IA na apuração da taxa de desconto atuarial


IA na apuração da taxa de desconto atuarial

Em avaliações atuariais de benefícios pós-emprego, a taxa de desconto constitui um dos elementos mais críticos e tecnicamente complexos de todo o processo de mensuração. 

Sua função de trazer a valor presente os fluxos de caixa futuros faz com que pequenas variações produzam impactos relevantes sobre o passivo atuarial. 

Na prática profissional, a escolha dessa taxa é constantemente submetida a escrutínio por parte de auditores e patrocinadores — não apenas por seu efeito financeiro, mas pela necessidade de que ela seja consistente com a realidade do mercado e com os preceitos normativos em vigor.

No Brasil, de acordo com o pronunciamento contábil CPC 33(R1) – convergente com a norma internacional IAS 19 – a taxa de desconto deve refletir, na data do balanço, os rendimentos de mercado de títulos de alta qualidade de crédito, com vencimentos compatíveis com os prazos dos pagamentos esperados dos benefícios. 

Em países como Estados Unidos e membros da União Europeia, essa orientação é operacionalizada por meio de curvas construídas com base em títulos corporativos com rating elevado (AA ou superior), emitidos por empresas de setores diversos e com significativa liquidez no mercado secundário.

Aqui, no entanto, não dispomos de um mercado de títulos corporativos suficientemente profundo e líquido para atender a essas exigências. 

A consequência prática é a adoção, de forma consolidada e aceita, de curvas baseadas exclusivamente em títulos públicos federais — notadamente os indexados ao IPCA (como as NTN-B) — como referência única e legítima para a apuração da taxa de desconto.

Essa limitação regulatória e estrutural impõe um desafio: como aprimorar a qualidade técnica da estimativa da taxa de desconto num contexto em que a base de dados é restrita, e o mercado de referência não apresenta risco de crédito compatível com o que se busca mensurar? 

Ao longo dos últimos anos, essa questão tem mobilizado discussões entre atuários e as empresas patrocinadoras. É nesse contexto que a inteligência artificial (IA) desponta como uma ferramenta com potencial futuro para transformar a prática, desde que o mercado evolua para comportar sua aplicação plena.

Atualmente, o uso da IA na determinação da taxa de desconto em avaliações atuariais brasileiras é, essencialmente, inviável sob a ótica da composição dos dados — dado que não há liberdade técnica ou normativa para selecionar curvas derivadas de instrumentos que não sejam os títulos públicos federais. 

No entanto, isso não invalida a relevância da discussão. Pelo contrário: uma eventual mudança estrutural no mercado financeiro brasileiro — com o surgimento de um segmento corporativo mais robusto, com emissões regulares, ratings consistentes e ampla liquidez — poderá criar as condições necessárias para que a IA se torne uma aliada efetiva na estimação desse parâmetro.

Em mercados desenvolvidos, a aplicação da IA nessa seara é crescente. Nos Estados Unidos, grandes consultorias atuariais já utilizam modelos de aprendizado de máquina para ajustar curvas construídas com base em títulos corporativos AA.

** Lista de registros **

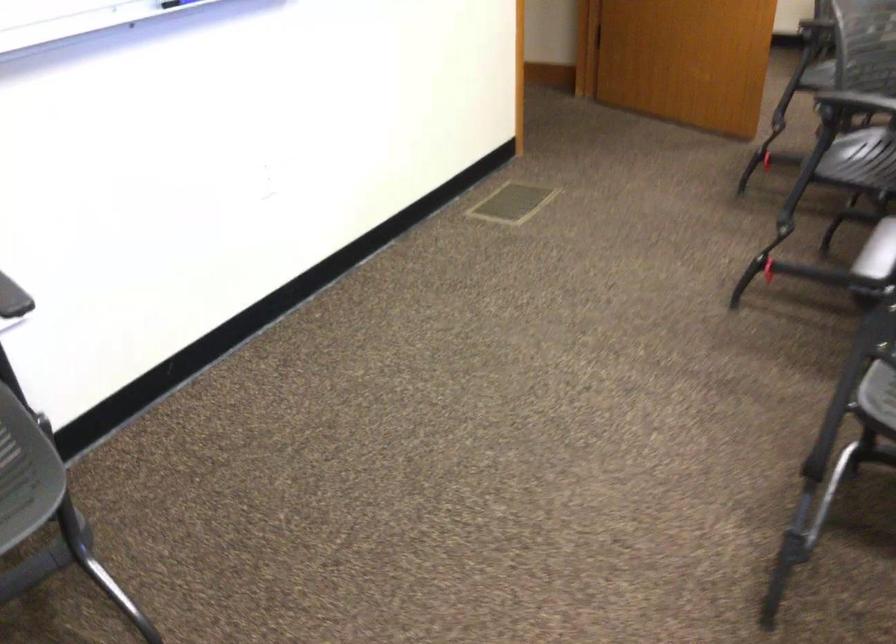
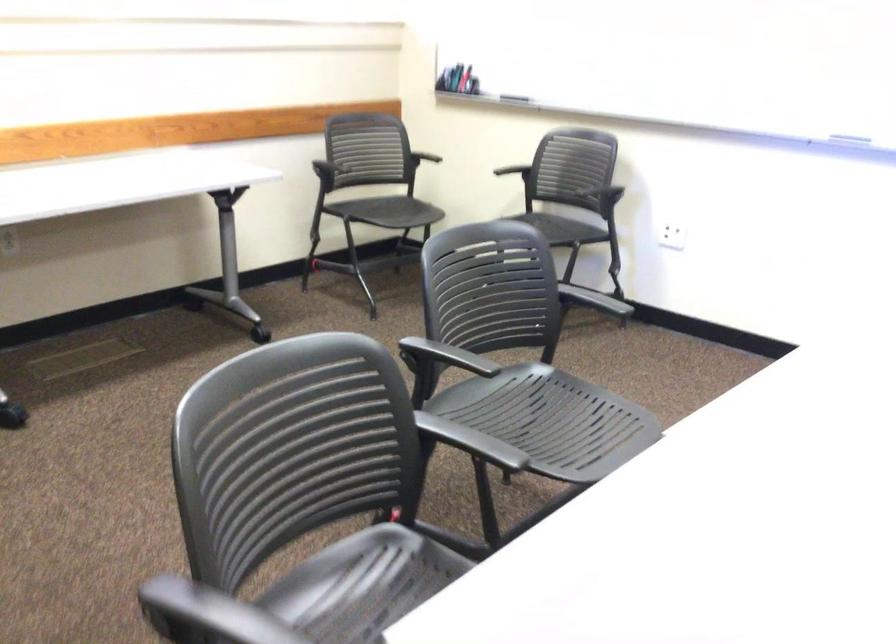
Question: I am providing you with two images of the same scene from different viewpoints. Which of the following objects are not visible in image2?

Choices:
 (A) whiteboard marker
 (B) small window handle
 (C) black chair armrest
 (D) chair sitting surface

Answer: (D)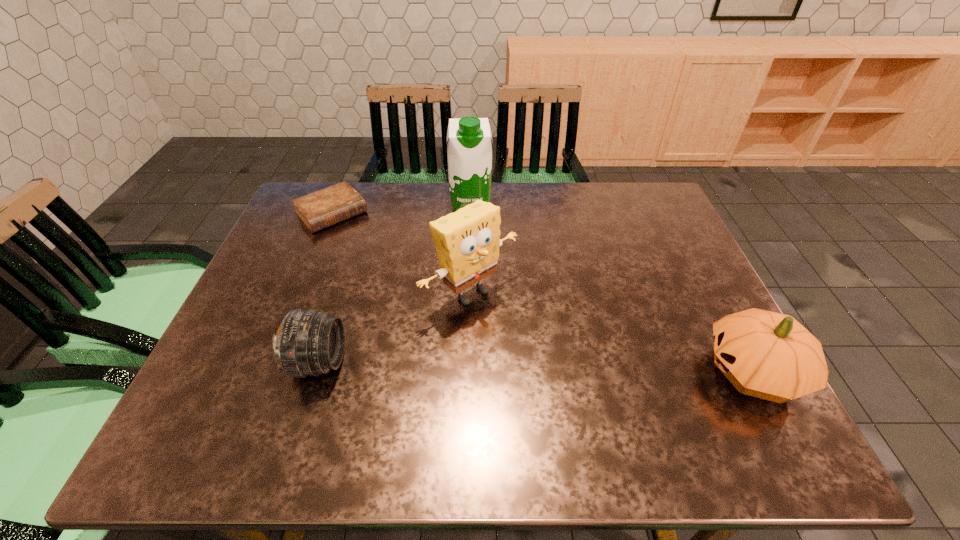
You are a GUI agent. You are given a task and a screenshot of the screen. Output one action in this format:
    pyautogui.click(x=<x>, y=<y>)
    Task: Click on the second shortest object
    
    Given the screenshot: What is the action you would take?
    pyautogui.click(x=309, y=342)

Find the location of `the rightmost object`. the rightmost object is located at coordinates (768, 355).

Where is `gourd`? gourd is located at coordinates (768, 355).

Find the location of a particular element. diary is located at coordinates (321, 209).

Where is `the tallest object`? the tallest object is located at coordinates (469, 151).

This screenshot has width=960, height=540. I want to click on sponge, so click(x=467, y=242).

Locate an element on the screen. This screenshot has width=960, height=540. the second tallest object is located at coordinates pos(467,242).

Find the location of a particular element. The width and height of the screenshot is (960, 540). free spot located 0.140m at the front element of the telephoto lens is located at coordinates (408, 362).

Image resolution: width=960 pixels, height=540 pixels. Identify the location of free point located on the side of the rightmost object with the carved face. (560, 372).

Locate an element on the screen. vacant space located on the side of the rightmost object with the carved face is located at coordinates (681, 372).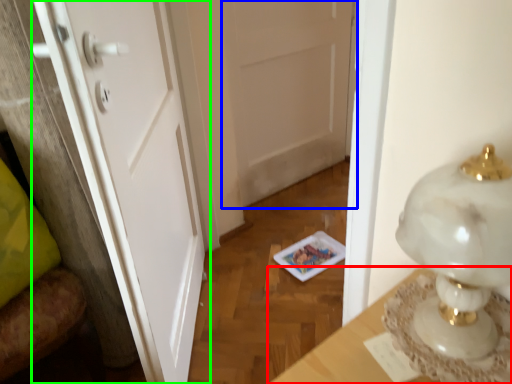
Question: Based on their relative distances, which object is farther from table (highlighted by a red box)? Choose from door (highlighted by a blue box) and door (highlighted by a green box).

Choices:
 (A) door
 (B) door

Answer: (A)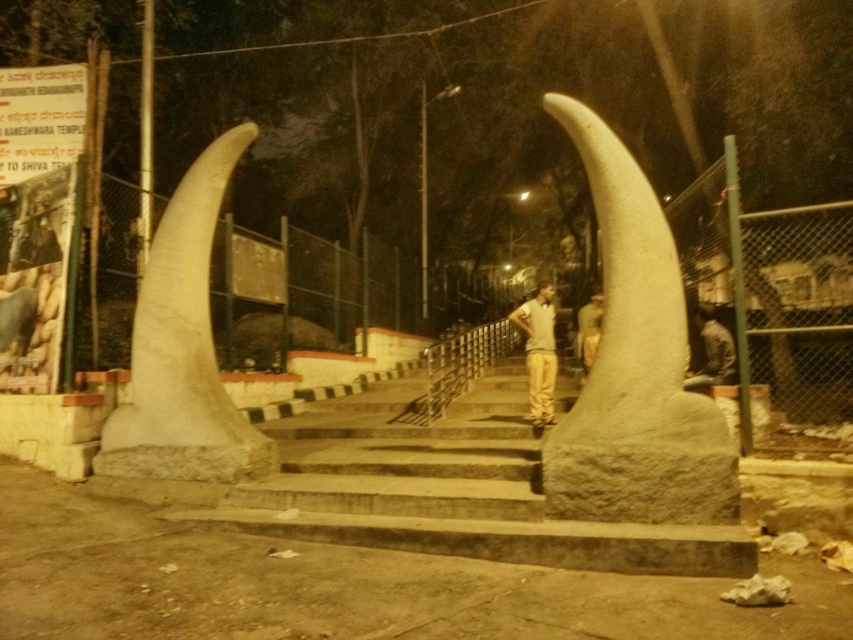
Question: Is dark gray fabric at lower right to the right of green fabric uniform at center from the viewer's perspective?

Choices:
 (A) yes
 (B) no

Answer: (A)

Question: Which of these objects is positioned closest to the dark gray fabric at lower right?

Choices:
 (A) green fabric uniform at center
 (B) light beige pants at center
 (C) white stone tusk at left
 (D) white stone tusk at center

Answer: (B)

Question: Which of the following is the closest to the observer?

Choices:
 (A) green fabric uniform at center
 (B) white stone tusk at left

Answer: (B)

Question: Is white stone tusk at left to the right of light beige pants at center from the viewer's perspective?

Choices:
 (A) no
 (B) yes

Answer: (A)

Question: Is white stone tusk at left smaller than light beige pants at center?

Choices:
 (A) no
 (B) yes

Answer: (B)

Question: Which point is closer to the camera?

Choices:
 (A) (529, 376)
 (B) (590, 358)
 (C) (155, 360)
 (D) (698, 372)

Answer: (C)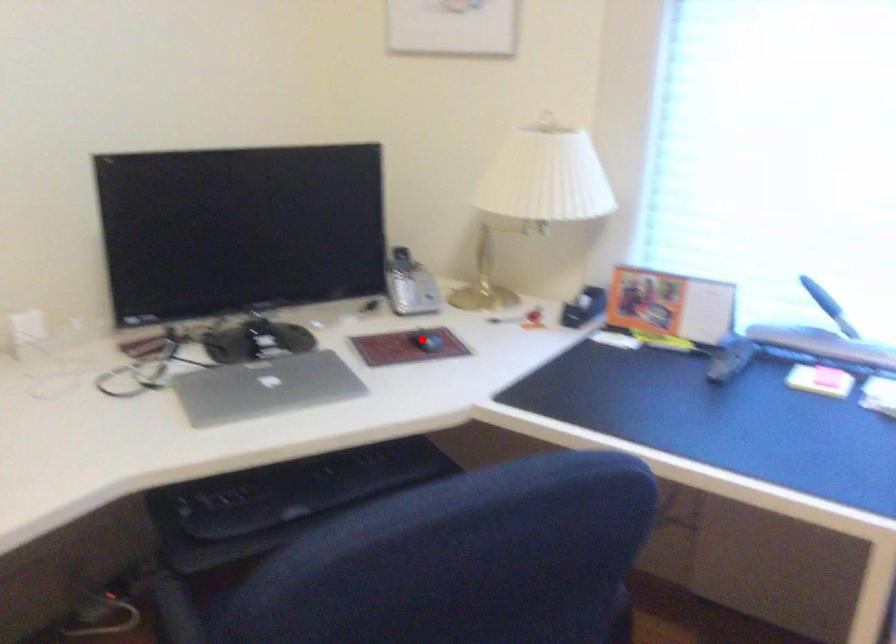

** Tarefa a realizar **
Reproduza o trecho do texto sobre a taxa de desconto atuarial de "Em países como" a "a essas exigências.", trocando "rating elevado" por "classificação de risco elevada". Os registros constituem material à parte, sem relação com o texto.

** Resultado correto **
Em países como Estados Unidos e membros da União Europeia, essa orientação é operacionalizada por meio de curvas construídas com base em títulos corporativos com classificação de risco elevada (AA ou superior), emitidos por empresas de setores diversos e com significativa liquidez no mercado secundário.

Aqui, no entanto, não dispomos de um mercado de títulos corporativos suficientemente profundo e líquido para atender a essas exigências.